Requirement:
Your answer must be an exact repetition of every record.

Saved data entries:
——————————

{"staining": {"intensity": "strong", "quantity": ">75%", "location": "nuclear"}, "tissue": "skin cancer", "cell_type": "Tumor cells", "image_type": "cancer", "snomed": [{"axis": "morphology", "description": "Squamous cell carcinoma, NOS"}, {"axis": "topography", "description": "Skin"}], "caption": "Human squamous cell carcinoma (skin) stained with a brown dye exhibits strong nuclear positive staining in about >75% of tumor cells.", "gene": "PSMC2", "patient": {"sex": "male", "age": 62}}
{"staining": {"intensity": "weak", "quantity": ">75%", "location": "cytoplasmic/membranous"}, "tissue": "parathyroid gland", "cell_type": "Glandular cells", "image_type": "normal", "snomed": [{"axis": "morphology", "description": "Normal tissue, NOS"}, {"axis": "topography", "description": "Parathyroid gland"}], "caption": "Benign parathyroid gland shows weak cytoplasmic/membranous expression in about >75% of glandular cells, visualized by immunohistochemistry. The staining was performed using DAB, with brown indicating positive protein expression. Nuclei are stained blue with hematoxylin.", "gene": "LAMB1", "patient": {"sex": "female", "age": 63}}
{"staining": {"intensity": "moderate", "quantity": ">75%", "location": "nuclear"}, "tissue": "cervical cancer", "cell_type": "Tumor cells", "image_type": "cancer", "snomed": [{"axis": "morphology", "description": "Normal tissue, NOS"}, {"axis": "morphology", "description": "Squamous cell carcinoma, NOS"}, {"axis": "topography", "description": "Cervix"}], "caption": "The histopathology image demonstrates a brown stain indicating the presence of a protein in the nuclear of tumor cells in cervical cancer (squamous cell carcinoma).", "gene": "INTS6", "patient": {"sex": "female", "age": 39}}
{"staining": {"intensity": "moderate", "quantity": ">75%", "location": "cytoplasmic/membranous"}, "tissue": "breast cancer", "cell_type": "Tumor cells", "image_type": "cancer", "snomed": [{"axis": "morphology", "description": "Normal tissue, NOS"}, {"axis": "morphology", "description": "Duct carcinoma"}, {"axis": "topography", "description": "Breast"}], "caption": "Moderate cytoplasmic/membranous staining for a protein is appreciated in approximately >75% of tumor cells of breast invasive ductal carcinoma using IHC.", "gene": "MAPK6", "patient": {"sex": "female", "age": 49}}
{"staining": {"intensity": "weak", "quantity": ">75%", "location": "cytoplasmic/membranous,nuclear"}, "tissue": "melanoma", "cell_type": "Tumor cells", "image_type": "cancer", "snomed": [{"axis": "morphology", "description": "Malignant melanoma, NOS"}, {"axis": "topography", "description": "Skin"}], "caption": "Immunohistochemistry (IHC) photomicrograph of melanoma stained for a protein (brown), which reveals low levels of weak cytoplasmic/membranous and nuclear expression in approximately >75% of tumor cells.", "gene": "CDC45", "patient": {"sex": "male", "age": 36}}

——————————

Output for this exercise:
{"staining": {"intensity": "strong", "quantity": ">75%", "location": "nuclear"}, "tissue": "skin cancer", "cell_type": "Tumor cells", "image_type": "cancer", "snomed": [{"axis": "morphology", "description": "Squamous cell carcinoma, NOS"}, {"axis": "topography", "description": "Skin"}], "caption": "Human squamous cell carcinoma (skin) stained with a brown dye exhibits strong nuclear positive staining in about >75% of tumor cells.", "gene": "PSMC2", "patient": {"sex": "male", "age": 62}}
{"staining": {"intensity": "weak", "quantity": ">75%", "location": "cytoplasmic/membranous"}, "tissue": "parathyroid gland", "cell_type": "Glandular cells", "image_type": "normal", "snomed": [{"axis": "morphology", "description": "Normal tissue, NOS"}, {"axis": "topography", "description": "Parathyroid gland"}], "caption": "Benign parathyroid gland shows weak cytoplasmic/membranous expression in about >75% of glandular cells, visualized by immunohistochemistry. The staining was performed using DAB, with brown indicating positive protein expression. Nuclei are stained blue with hematoxylin.", "gene": "LAMB1", "patient": {"sex": "female", "age": 63}}
{"staining": {"intensity": "moderate", "quantity": ">75%", "location": "nuclear"}, "tissue": "cervical cancer", "cell_type": "Tumor cells", "image_type": "cancer", "snomed": [{"axis": "morphology", "description": "Normal tissue, NOS"}, {"axis": "morphology", "description": "Squamous cell carcinoma, NOS"}, {"axis": "topography", "description": "Cervix"}], "caption": "The histopathology image demonstrates a brown stain indicating the presence of a protein in the nuclear of tumor cells in cervical cancer (squamous cell carcinoma).", "gene": "INTS6", "patient": {"sex": "female", "age": 39}}
{"staining": {"intensity": "moderate", "quantity": ">75%", "location": "cytoplasmic/membranous"}, "tissue": "breast cancer", "cell_type": "Tumor cells", "image_type": "cancer", "snomed": [{"axis": "morphology", "description": "Normal tissue, NOS"}, {"axis": "morphology", "description": "Duct carcinoma"}, {"axis": "topography", "description": "Breast"}], "caption": "Moderate cytoplasmic/membranous staining for a protein is appreciated in approximately >75% of tumor cells of breast invasive ductal carcinoma using IHC.", "gene": "MAPK6", "patient": {"sex": "female", "age": 49}}
{"staining": {"intensity": "weak", "quantity": ">75%", "location": "cytoplasmic/membranous,nuclear"}, "tissue": "melanoma", "cell_type": "Tumor cells", "image_type": "cancer", "snomed": [{"axis": "morphology", "description": "Malignant melanoma, NOS"}, {"axis": "topography", "description": "Skin"}], "caption": "Immunohistochemistry (IHC) photomicrograph of melanoma stained for a protein (brown), which reveals low levels of weak cytoplasmic/membranous and nuclear expression in approximately >75% of tumor cells.", "gene": "CDC45", "patient": {"sex": "male", "age": 36}}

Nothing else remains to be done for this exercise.